Traditional mechanical components from Centa Tranmissions are now finding applications within the global renewable energy industry – in wind turbines, tidal power generation plants and hybrid vehicles
The latest government energy policy set out in the 2012 Energy Bill aims to reduce dependence on fossil fuels and produce 30% of electricity from renewable sources by 2020. This will create opportunities for UK businesses with the skills to be at the forefront of growth and innovation in the renewable energy sector. However, according to Michael Sykes, gears manager at Centa Transmissions, if the Government wants to make tracks with their energy policy, they need “to first focus on offering support to UK manufacturers”.
Manufacturing and engineering for the renewable energy sector is, for the most part, overseas, but this is one of those opportunities where the UK should be top of the tree. For original ideas, conceptual design and prototype development, this has been the case for UK manufacturing and engineering for many years – and in order for the renewable energy industry to thrive, it is imperative that the Government not only listens to the thoughts and ideas of the industry, but actually acts on them.
The long-term vision of Government energy policy is paramount and we should not forget their commitment to a low carbon economy. The very nature of renewable energy, although there are some small localised generation devices which should not be ignored, is based around high cost, high stake, long-term engineering projects. Long-term is the off-putting factor for the UK Government when it comes to manufacturing.
Wind turbines are a prime example, as the time span to design and bring the technology to market is around ten years. Other Governments have seen this and are eager to assist their local industry, and as a result we are seeing a strong wind turbine manufacturing presence in countries like Spain, Denmark, Germany and Norway.
“That is why Centa likes to get involved at the design stage, enabling us to offer all our technical expertise, helping our customers through this period and thus ensuring they need not look elsewhere for those skills – keeping the manufacturing process solely in the UK,” said Sykes.

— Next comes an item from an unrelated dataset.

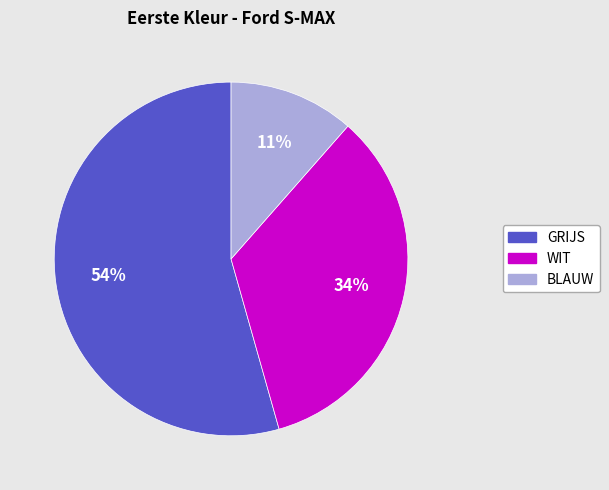

Combined, do GRIJS and WIT account for over 50%?

Yes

Centa has been providing versatile and robust mechanical power transmissions for 33 years, and is using proven ‘old’ technology to help drive new and innovative systems, particularly in green energy.
Marine Current Turbines in Northern Ireland, for example, has had its system in place since 2008 and these have been producing electricity for the grid ever since. For this, Centa provided couplings for the original prototypes, with zero defects and no problems, and has helped extensively with prototyping and validation ever since.
Centa applications have also helped to create an underwater tidal power generation plant that combines many of its products in the design. Planetary gearboxes, Cyclo precision gears and special bevel gearboxes combine with electro-magnetic clutches, electrically insulating CENTALINK shafts, powerful disc brakes, specially designed ‘Centa Freewheels’ and electromagnetic clutches, to create a truly bespoke solution.
Sykes commented: “We find our strength is in the integration of innovative, high performance products, meaning we start with the initial design and then integrate the most suitable Centa products until we arrive at the optimum solution. The Freewheels are a new Centa innovation that stops the plant from reversing its rotation as the tides ebb and flow.”
The company has also worked with various suppliers to devise independent hybrid drives that enable buses to switch from diesel engines to non-polluting electric motors when moving within a city centre environment.
A further example of how Centa products have been adapted across various sectors is the CENTADISC-C, a very strong yet lightweight composite shaft that is predominantly used in ships and boats. This has now been employed in wind turbines, normally to connect the turbine speed increasing gearbox and the generator, but can also be installed between the turbine blade nacelle and the speed increasing gearbox.
Special three-way spiral bevel gears are used for pitch actuation, which ensures that the turbines point into the wind at all times for maximum benefit. A similar gear combination is also used in Tidal Turbines to ensure that the plant is maximising tidal direction, ebb and flow.
With the Government’s help, Centa and other manufacturers can start to adapt and develop their own product lines for the renewable energy sector, ensuring Britain can grow and lead innovation in the global manufacturing sector.